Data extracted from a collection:

• • • • •

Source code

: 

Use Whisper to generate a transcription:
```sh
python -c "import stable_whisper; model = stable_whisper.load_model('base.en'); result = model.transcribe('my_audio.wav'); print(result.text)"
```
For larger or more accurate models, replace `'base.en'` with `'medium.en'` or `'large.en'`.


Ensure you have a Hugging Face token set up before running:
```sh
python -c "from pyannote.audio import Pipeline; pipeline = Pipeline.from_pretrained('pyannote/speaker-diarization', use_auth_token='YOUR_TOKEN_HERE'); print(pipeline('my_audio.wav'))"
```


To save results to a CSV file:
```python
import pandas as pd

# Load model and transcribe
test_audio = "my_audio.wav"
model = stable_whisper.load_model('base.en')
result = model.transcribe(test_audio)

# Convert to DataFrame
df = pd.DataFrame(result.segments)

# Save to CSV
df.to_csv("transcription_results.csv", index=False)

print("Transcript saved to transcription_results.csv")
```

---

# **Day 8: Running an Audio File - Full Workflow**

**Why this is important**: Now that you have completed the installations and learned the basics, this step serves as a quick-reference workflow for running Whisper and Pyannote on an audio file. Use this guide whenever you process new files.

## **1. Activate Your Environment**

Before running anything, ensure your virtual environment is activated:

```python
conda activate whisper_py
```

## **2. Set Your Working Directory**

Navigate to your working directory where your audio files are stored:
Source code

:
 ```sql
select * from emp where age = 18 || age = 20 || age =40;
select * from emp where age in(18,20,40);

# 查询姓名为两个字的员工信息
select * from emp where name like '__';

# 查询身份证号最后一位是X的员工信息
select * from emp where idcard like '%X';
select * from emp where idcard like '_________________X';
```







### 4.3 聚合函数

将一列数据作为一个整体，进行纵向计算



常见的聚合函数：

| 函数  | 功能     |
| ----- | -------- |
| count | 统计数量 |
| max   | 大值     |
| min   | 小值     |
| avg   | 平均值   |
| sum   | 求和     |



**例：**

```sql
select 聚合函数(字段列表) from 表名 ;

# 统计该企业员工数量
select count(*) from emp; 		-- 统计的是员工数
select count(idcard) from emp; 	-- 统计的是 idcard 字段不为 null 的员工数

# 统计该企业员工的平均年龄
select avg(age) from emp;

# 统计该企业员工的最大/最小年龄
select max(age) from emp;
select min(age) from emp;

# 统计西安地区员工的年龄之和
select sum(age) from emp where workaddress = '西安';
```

• • • • •

→ Assignment
Look through the entries for lines containing the word "select" and return each one.

→ Finished exercise
select * from emp where age = 18 || age = 20 || age =40;
select * from emp where age in(18,20,40);
select * from emp where name like '__';
select * from emp where idcard like '%X';
select * from emp where idcard like '_________________X';
select 聚合函数(字段列表) from 表名 ;
select count(*) from emp; 		-- 统计的是员工数
select count(idcard) from emp; 	-- 统计的是 idcard 字段不为 null 的员工数
select avg(age) from emp;
select max(age) from emp;
select min(age) from emp;
select sum(age) from emp where workaddress = '西安';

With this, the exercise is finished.